Students seeking health club-like exercise and recreation facilities presently have two options: Alumni Arena already crowded with varsity teams and private, frequently expensive, off-campus health clubs. This, however, may soon change.

Next semester university officials will begin considering plans to augment recreational facilities at UB, including the possibility of building a recreation center for students not involved in varsity sports.

"Among the options being considered were expanded recreation in Alumni, maybe even in an expanded Alumni or a new fieldhouse/rec center, or a stand alone rec center," Vice President of Student Affairs Dennis Black stated in an e-mail. "There has been good discussions on the concept of a stand-alone rec center and we are beginning to look at how that could be done," stated Black.

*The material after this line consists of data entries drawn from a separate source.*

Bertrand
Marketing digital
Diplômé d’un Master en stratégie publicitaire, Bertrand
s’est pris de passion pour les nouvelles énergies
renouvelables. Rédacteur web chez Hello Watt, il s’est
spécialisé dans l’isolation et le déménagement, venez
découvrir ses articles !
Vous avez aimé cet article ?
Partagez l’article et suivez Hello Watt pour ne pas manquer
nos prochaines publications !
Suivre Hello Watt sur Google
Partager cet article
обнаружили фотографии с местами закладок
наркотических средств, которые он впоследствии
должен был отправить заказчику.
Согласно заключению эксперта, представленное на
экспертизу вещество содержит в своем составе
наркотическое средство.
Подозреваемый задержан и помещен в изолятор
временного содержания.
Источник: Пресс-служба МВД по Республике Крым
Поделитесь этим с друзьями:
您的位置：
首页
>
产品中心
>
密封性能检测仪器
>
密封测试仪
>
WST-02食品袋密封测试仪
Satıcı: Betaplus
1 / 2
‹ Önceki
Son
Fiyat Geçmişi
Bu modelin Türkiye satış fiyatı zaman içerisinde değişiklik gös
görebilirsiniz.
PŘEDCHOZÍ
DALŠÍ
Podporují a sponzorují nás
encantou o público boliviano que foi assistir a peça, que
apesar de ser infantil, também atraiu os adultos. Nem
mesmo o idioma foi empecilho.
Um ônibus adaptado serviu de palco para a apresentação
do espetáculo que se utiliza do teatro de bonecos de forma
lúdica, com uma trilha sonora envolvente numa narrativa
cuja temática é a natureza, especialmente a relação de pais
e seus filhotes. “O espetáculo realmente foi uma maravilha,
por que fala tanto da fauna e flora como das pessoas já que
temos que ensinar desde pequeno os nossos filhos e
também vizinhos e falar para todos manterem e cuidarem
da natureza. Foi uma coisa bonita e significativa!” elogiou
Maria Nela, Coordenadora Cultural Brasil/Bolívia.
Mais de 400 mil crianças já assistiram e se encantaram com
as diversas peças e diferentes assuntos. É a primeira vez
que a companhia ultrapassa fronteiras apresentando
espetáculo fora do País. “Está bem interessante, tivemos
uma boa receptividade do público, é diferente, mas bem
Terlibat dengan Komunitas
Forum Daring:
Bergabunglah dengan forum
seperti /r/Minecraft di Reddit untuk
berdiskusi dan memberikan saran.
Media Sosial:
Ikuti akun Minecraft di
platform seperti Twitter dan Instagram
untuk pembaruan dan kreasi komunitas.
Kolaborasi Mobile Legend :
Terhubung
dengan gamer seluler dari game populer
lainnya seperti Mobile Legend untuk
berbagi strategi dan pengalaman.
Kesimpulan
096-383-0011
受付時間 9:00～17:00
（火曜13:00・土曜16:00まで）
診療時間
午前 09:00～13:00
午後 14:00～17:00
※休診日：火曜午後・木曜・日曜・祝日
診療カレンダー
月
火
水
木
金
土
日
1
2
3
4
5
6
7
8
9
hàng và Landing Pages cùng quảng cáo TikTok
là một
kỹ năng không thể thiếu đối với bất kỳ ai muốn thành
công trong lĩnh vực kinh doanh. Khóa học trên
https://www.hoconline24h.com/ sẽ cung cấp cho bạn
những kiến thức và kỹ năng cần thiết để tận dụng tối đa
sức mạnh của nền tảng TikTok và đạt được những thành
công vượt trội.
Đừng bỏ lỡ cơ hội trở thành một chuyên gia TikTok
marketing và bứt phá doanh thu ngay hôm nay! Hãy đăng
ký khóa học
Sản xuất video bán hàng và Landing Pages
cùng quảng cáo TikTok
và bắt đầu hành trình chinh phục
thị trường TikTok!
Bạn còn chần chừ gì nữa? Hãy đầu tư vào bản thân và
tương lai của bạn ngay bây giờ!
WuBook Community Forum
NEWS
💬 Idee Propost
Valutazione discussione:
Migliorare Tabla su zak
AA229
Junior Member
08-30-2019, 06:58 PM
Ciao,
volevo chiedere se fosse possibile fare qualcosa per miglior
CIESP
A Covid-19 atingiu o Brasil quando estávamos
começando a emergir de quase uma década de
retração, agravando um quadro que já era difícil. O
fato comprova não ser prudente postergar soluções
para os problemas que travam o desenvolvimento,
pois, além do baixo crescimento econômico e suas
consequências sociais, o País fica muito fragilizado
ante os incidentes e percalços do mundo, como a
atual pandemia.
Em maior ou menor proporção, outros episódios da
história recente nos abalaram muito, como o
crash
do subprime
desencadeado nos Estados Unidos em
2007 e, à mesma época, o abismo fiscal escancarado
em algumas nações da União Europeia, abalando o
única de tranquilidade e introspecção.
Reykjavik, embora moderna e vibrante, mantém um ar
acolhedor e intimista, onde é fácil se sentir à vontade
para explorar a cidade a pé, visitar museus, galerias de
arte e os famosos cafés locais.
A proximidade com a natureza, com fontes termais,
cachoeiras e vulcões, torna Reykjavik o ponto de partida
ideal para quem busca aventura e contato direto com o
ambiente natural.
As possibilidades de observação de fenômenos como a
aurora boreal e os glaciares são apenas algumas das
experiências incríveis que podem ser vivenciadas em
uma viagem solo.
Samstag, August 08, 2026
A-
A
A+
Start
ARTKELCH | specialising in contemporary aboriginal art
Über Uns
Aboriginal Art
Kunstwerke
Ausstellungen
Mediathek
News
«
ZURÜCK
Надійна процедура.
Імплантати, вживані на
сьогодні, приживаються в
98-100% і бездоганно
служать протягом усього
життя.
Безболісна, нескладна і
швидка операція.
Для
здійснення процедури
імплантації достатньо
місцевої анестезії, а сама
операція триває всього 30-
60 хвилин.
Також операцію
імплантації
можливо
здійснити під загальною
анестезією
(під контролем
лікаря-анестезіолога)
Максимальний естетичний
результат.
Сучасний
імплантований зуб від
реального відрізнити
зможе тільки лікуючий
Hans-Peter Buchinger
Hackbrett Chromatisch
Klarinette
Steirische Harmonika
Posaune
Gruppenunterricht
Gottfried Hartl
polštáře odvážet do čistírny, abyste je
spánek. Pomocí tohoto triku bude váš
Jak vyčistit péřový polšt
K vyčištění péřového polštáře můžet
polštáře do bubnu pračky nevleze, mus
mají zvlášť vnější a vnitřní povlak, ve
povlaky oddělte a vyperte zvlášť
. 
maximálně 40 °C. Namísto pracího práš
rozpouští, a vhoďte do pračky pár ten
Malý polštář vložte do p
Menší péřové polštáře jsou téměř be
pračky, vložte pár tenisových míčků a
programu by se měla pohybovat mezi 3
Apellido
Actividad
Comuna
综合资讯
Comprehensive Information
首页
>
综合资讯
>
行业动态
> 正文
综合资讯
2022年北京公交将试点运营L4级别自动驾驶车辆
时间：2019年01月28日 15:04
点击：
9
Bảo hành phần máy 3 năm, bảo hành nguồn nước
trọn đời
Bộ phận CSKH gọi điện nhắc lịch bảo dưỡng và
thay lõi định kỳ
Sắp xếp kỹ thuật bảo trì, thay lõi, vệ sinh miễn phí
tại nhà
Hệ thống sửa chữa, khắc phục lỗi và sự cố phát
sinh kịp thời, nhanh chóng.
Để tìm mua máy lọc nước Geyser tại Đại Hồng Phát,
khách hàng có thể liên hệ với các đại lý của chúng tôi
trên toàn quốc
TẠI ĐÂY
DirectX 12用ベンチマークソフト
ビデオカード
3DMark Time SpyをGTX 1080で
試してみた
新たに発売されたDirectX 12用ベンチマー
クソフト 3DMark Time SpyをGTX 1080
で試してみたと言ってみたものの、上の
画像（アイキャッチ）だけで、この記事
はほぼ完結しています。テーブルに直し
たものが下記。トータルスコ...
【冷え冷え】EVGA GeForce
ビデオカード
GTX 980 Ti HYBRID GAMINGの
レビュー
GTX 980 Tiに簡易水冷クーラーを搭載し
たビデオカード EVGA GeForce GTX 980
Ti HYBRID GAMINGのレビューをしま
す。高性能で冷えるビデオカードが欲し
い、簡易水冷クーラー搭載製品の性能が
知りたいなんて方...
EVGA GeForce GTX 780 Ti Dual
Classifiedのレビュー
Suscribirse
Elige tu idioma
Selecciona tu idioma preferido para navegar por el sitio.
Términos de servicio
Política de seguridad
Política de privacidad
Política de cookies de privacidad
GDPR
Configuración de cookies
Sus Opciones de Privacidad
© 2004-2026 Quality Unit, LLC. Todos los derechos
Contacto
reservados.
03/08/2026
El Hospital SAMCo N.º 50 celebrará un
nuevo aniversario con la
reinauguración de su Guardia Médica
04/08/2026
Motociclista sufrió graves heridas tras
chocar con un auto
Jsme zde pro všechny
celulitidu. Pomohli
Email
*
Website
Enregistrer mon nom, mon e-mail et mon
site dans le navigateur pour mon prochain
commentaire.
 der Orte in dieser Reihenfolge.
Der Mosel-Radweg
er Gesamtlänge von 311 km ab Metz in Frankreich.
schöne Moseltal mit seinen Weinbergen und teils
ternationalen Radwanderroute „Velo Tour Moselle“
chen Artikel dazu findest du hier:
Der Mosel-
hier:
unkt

UB officials recently suggested the option of incorporating a recreational center within the proposed Lee Road construction, possibly as the complex's focal point.

"The location on Lee Road is part of our campus commitment to develop that area as a North-South link and the thinking of the master plan consultant is that a rec center could be a wonderful 'anchor' to the project," stated Black.

According to Edward Johnson, director of internal operations for UB's Division of Athletics, the center, if located on Lee Road, will be one of the earliest constructed segments of the complex.

The center will also increase UB's similarity to other MAC universities, many of which boast specialized recreational centers for students.

"There is a small group of people from athletics and Student Affairs who began to look at our current recreation offerings and began to compare ourselves to peer institutions, and found we are woefully behind other institutions in what we offer in the sense of recreation," said Barbara Ricotta, dean of Student Affairs.

Administrators compared UB's current workout facilities and the accessibility of gym space to other MAC universities such as Kent State, Miami University of Ohio and Ohio University.

"We felt that we needed to talk with the campus about whether that was something that needed to be improved. From our perspective it looked like we were woefully behind and as we looked at other people it looked like other schools were much farther along than we were," said Ricotta.

"It's not a forgone conclusion that we are going to build a recreation center, but it's an idea," added Ricotta.

UB will hire a private firm to study campus recreational needs and assess whether they are met by existing facilities. If they are not, "the most logical spot [for a recreation center] at this point in time seems to be the Lee Road development," said Ricotta.

The study will utilize focus groups and surveys to assess the current recreation space and identify what facilities students would like on each campus.

The cost of a center would depend heavily on the building's size and the types of facilities offered. According to Johnson, the recreation center could range in price from $15 million to upwards of $35 million.

Memberships to the center would be included in the mandatory student activity fee, and would be offered to faculty and staff for a fee. Whether membership will be offered to the public has yet to be determined.

"Obviously the more revenue we would generate from those memberships the less it would cost students. Whether we did that through our recreation fee or through membership fees, any income that you would make off of groups like that would just supplement and reduce the cost for students," said Ricotta.